From Blaseball Wiki

The City of Philadelphia, colloquially known as Philly, is the largest city in the state of Pennsylvania and the owner of the Philly Pies.


In XX18 noted blaseball shortstop William Penn was playing a pick-up game with Benjamin Franklin when their ball fell into Chesapeake Bay. As Penn chased the ball down the coast, he ran into Philadelphia hiding in the reeds. Taking pity on Philly, Penn declared in the First Tongue that henceforth Philadelphia would be a metropolis. This transformed Philly into the city we know and love today.

Personal Life

One year during the city’s mayoral pie-eating contest, Philadelphia met an animated statue of William Penn. The pie-romancers saw this statue’s appearance as an omen that he was destined to be Philadelphia’s husband. Philadelphia married the statue after a year-long courtship. The statue was given the name Sam Hinkie and became the general manager of the Philly Pies. The loving couple has one son: The City of Jawn Hinkie.

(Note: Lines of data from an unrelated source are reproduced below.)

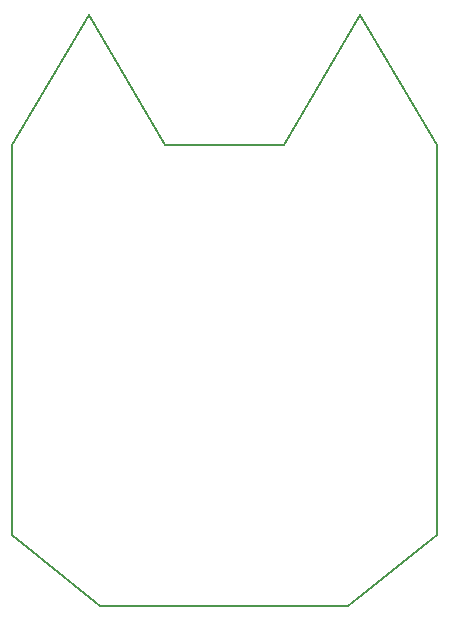
<source format=gm1>
G04 #@! TF.GenerationSoftware,KiCad,Pcbnew,5.1.10-88a1d61d58~90~ubuntu20.04.1*
G04 #@! TF.CreationDate,2021-12-07T21:06:44-07:00*
G04 #@! TF.ProjectId,v1.0-Beta-WiFi-Nugget,76312e30-2d42-4657-9461-2d576946692d,rev?*
G04 #@! TF.SameCoordinates,Original*
G04 #@! TF.FileFunction,Profile,NP*
%FSLAX46Y46*%
G04 Gerber Fmt 4.6, Leading zero omitted, Abs format (unit mm)*
G04 Created by KiCad (PCBNEW 5.1.10-88a1d61d58~90~ubuntu20.04.1) date 2021-12-07 21:06:44*
%MOMM*%
%LPD*%
G01*
G04 APERTURE LIST*
G04 #@! TA.AperFunction,Profile*
%ADD10C,0.200000*%
G04 #@! TD*
G04 APERTURE END LIST*
D10*
X-18000000Y-16500000D02*
X-18000000Y16500000D01*
X-10500000Y-22500000D02*
X-18000000Y-16500000D01*
X10500000Y-22500000D02*
X-10500000Y-22500000D01*
X18000000Y-16500000D02*
X10500000Y-22500000D01*
X18000000Y16500000D02*
X18000000Y-16500000D01*
X11500000Y27500000D02*
X18000000Y16500000D01*
X5000000Y16500000D02*
X11500000Y27500000D01*
X-5000000Y16500000D02*
X5000000Y16500000D01*
X-11500000Y27500000D02*
X-5000000Y16500000D01*
X-18000000Y16500000D02*
X-11500000Y27500000D01*
M02*

</source>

Together with its husband and head coach Hoagie Schuylkill, Philadelphia takes an active hand in leading the Pies to victory. Its hands-on approach to the team and doting nature has led to player’s calling Philly their “Team Mom.” Philly Pies players frequently dedicate games to “Mama Philly.”

Philadelphia acutely feels the loss of each incinerated player. After the incineration of its godson Juan Rangel, Philadelphia discovered it could channel its grief to transform into its shadowed persona, Philladeltrix: The Marquis of Pain. This became one of the Philly Pies signature moves. As the list of dead players grows longer and Philadelphia’s grief grows greater, many fear that Philadelphia will more often be the Philladeltrix and less often the city of brotherly love.

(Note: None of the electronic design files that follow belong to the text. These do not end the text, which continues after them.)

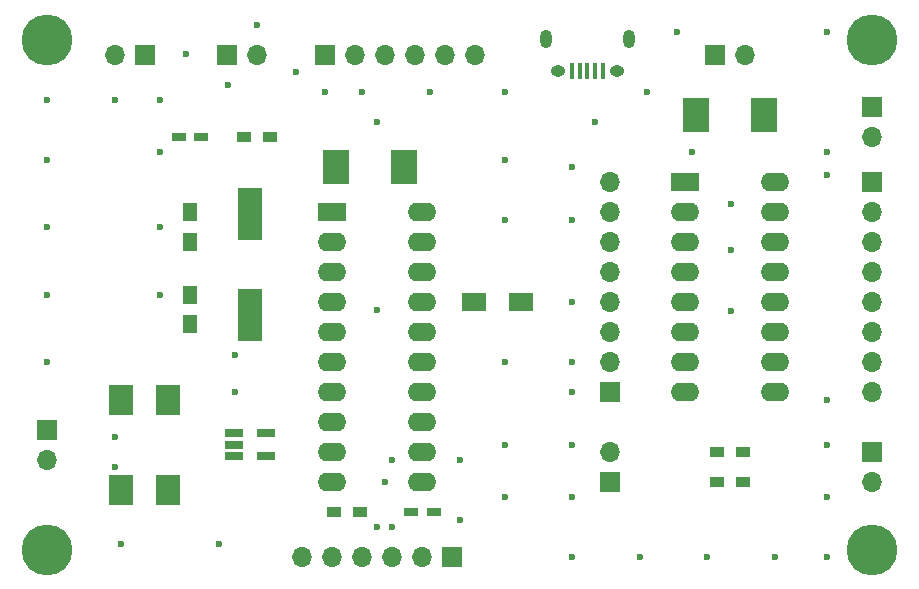
<source format=gts>
G04 #@! TF.FileFunction,Soldermask,Top*
%FSLAX46Y46*%
G04 Gerber Fmt 4.6, Leading zero omitted, Abs format (unit mm)*
G04 Created by KiCad (PCBNEW 4.0.6) date 04/13/17 11:48:46*
%MOMM*%
%LPD*%
G01*
G04 APERTURE LIST*
%ADD10C,0.150000*%
%ADD11C,4.300000*%
%ADD12R,1.700000X1.700000*%
%ADD13O,1.700000X1.700000*%
%ADD14R,1.250000X1.500000*%
%ADD15R,2.000000X2.500000*%
%ADD16R,2.200000X3.000000*%
%ADD17R,2.000000X1.600000*%
%ADD18R,1.200000X0.750000*%
%ADD19R,0.400000X1.350000*%
%ADD20O,1.250000X0.950000*%
%ADD21O,1.000000X1.550000*%
%ADD22R,1.200000X0.900000*%
%ADD23R,2.400000X1.600000*%
%ADD24O,2.400000X1.600000*%
%ADD25R,2.000000X4.500000*%
%ADD26R,1.560000X0.650000*%
%ADD27C,0.600000*%
G04 APERTURE END LIST*
D10*
D11*
X120015000Y-64135000D03*
X189865000Y-64135000D03*
X189865000Y-107315000D03*
D12*
X120015000Y-97155000D03*
D13*
X120015000Y-99695000D03*
D14*
X132080000Y-81260000D03*
X132080000Y-78760000D03*
X132080000Y-88245000D03*
X132080000Y-85745000D03*
D15*
X130270000Y-94615000D03*
X126270000Y-94615000D03*
D16*
X150220000Y-74930000D03*
X144420000Y-74930000D03*
D15*
X130270000Y-102235000D03*
X126270000Y-102235000D03*
D17*
X156115000Y-86360000D03*
X160115000Y-86360000D03*
D16*
X174900000Y-70485000D03*
X180700000Y-70485000D03*
D18*
X131130000Y-72390000D03*
X133030000Y-72390000D03*
X152715000Y-104140000D03*
X150815000Y-104140000D03*
D12*
X135255000Y-65405000D03*
D13*
X137795000Y-65405000D03*
D19*
X167035000Y-66755000D03*
X166385000Y-66755000D03*
X165735000Y-66755000D03*
X165085000Y-66755000D03*
X164435000Y-66755000D03*
D20*
X168235000Y-66755000D03*
X163235000Y-66755000D03*
D21*
X169235000Y-64055000D03*
X162235000Y-64055000D03*
D12*
X143510000Y-65405000D03*
D13*
X146050000Y-65405000D03*
X148590000Y-65405000D03*
X151130000Y-65405000D03*
X153670000Y-65405000D03*
X156210000Y-65405000D03*
D12*
X167640000Y-93980000D03*
D13*
X167640000Y-91440000D03*
X167640000Y-88900000D03*
X167640000Y-86360000D03*
X167640000Y-83820000D03*
X167640000Y-81280000D03*
X167640000Y-78740000D03*
X167640000Y-76200000D03*
D12*
X189865000Y-76200000D03*
D13*
X189865000Y-78740000D03*
X189865000Y-81280000D03*
X189865000Y-83820000D03*
X189865000Y-86360000D03*
X189865000Y-88900000D03*
X189865000Y-91440000D03*
X189865000Y-93980000D03*
D12*
X189865000Y-99060000D03*
D13*
X189865000Y-101600000D03*
D12*
X167640000Y-101600000D03*
D13*
X167640000Y-99060000D03*
D12*
X176530000Y-65405000D03*
D13*
X179070000Y-65405000D03*
D12*
X128270000Y-65405000D03*
D13*
X125730000Y-65405000D03*
D12*
X189865000Y-69850000D03*
D13*
X189865000Y-72390000D03*
D22*
X136695000Y-72390000D03*
X138895000Y-72390000D03*
X176700000Y-101600000D03*
X178900000Y-101600000D03*
X176700000Y-99060000D03*
X178900000Y-99060000D03*
X144315000Y-104140000D03*
X146515000Y-104140000D03*
D23*
X144145000Y-78740000D03*
D24*
X151765000Y-101600000D03*
X144145000Y-81280000D03*
X151765000Y-99060000D03*
X144145000Y-83820000D03*
X151765000Y-96520000D03*
X144145000Y-86360000D03*
X151765000Y-93980000D03*
X144145000Y-88900000D03*
X151765000Y-91440000D03*
X144145000Y-91440000D03*
X151765000Y-88900000D03*
X144145000Y-93980000D03*
X151765000Y-86360000D03*
X144145000Y-96520000D03*
X151765000Y-83820000D03*
X144145000Y-99060000D03*
X151765000Y-81280000D03*
X144145000Y-101600000D03*
X151765000Y-78740000D03*
D25*
X137160000Y-78935000D03*
X137160000Y-87435000D03*
D12*
X154305000Y-107950000D03*
D13*
X151765000Y-107950000D03*
X149225000Y-107950000D03*
X146685000Y-107950000D03*
X144145000Y-107950000D03*
X141605000Y-107950000D03*
D23*
X173990000Y-76200000D03*
D24*
X181610000Y-93980000D03*
X173990000Y-78740000D03*
X181610000Y-91440000D03*
X173990000Y-81280000D03*
X181610000Y-88900000D03*
X173990000Y-83820000D03*
X181610000Y-86360000D03*
X173990000Y-86360000D03*
X181610000Y-83820000D03*
X173990000Y-88900000D03*
X181610000Y-81280000D03*
X173990000Y-91440000D03*
X181610000Y-78740000D03*
X173990000Y-93980000D03*
X181610000Y-76200000D03*
D26*
X135810000Y-97475000D03*
X135810000Y-98425000D03*
X135810000Y-99375000D03*
X138510000Y-99375000D03*
X138510000Y-97475000D03*
D11*
X120015000Y-107315000D03*
D27*
X177870000Y-81980000D03*
X177870000Y-78090000D03*
X177870000Y-87140000D03*
X135310000Y-68020000D03*
X141060000Y-66880000D03*
X131800000Y-65380000D03*
X126260000Y-106870000D03*
X134530000Y-106870000D03*
X158750000Y-102870000D03*
X158750000Y-98425000D03*
X158750000Y-91440000D03*
X158750000Y-68580000D03*
X152400000Y-68580000D03*
X164465000Y-86360000D03*
X164465000Y-86360000D03*
X164465000Y-91440000D03*
X164465000Y-93980000D03*
X164465000Y-98425000D03*
X164465000Y-102870000D03*
X158750000Y-79375000D03*
X186055000Y-63500000D03*
X170815000Y-68580000D03*
X173355000Y-63500000D03*
X158750000Y-74295000D03*
X164465000Y-79375000D03*
X164465000Y-74930000D03*
X164465000Y-74930000D03*
X166370000Y-71120000D03*
X164465000Y-107950000D03*
X170180000Y-107950000D03*
X175895000Y-107950000D03*
X181610000Y-107950000D03*
X186055000Y-107950000D03*
X186055000Y-102870000D03*
X174625000Y-73660000D03*
X186055000Y-73660000D03*
X186055000Y-75565000D03*
X186055000Y-94615000D03*
X186055000Y-98425000D03*
X135890000Y-93980000D03*
X135890000Y-90805000D03*
X129540000Y-85725000D03*
X129540000Y-80010000D03*
X129540000Y-73660000D03*
X129540000Y-69215000D03*
X125730000Y-100330000D03*
X125730000Y-97790000D03*
X125730000Y-69215000D03*
X120015000Y-69215000D03*
X120015000Y-74295000D03*
X120015000Y-80010000D03*
X120015000Y-85725000D03*
X120015000Y-91440000D03*
X137795000Y-62865000D03*
X143510000Y-68580000D03*
X146685000Y-68580000D03*
X147955000Y-71120000D03*
X147955000Y-86995000D03*
X154940000Y-104775000D03*
X154940000Y-99695000D03*
X151765000Y-107950000D03*
X149225000Y-99695000D03*
X149225000Y-105410000D03*
X147955000Y-105410000D03*
X148590000Y-101600000D03*
M02*

</source>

When not working with the team, Philadelphia enjoys crossword puzzles and walking the Philadelphia Philling with her husband along the banks of the Delaware river.


  • In celebration of the 50th annual Cheesesteak day, Benjamin Franklin once gave Philadelphia a bell forged entirely from liberty. The bell later cracked, though the reason for why is disputed. Some say the crack was because America’s founding promise of “justice for all” was broken. Other say it was because Beasley Day chewed on it.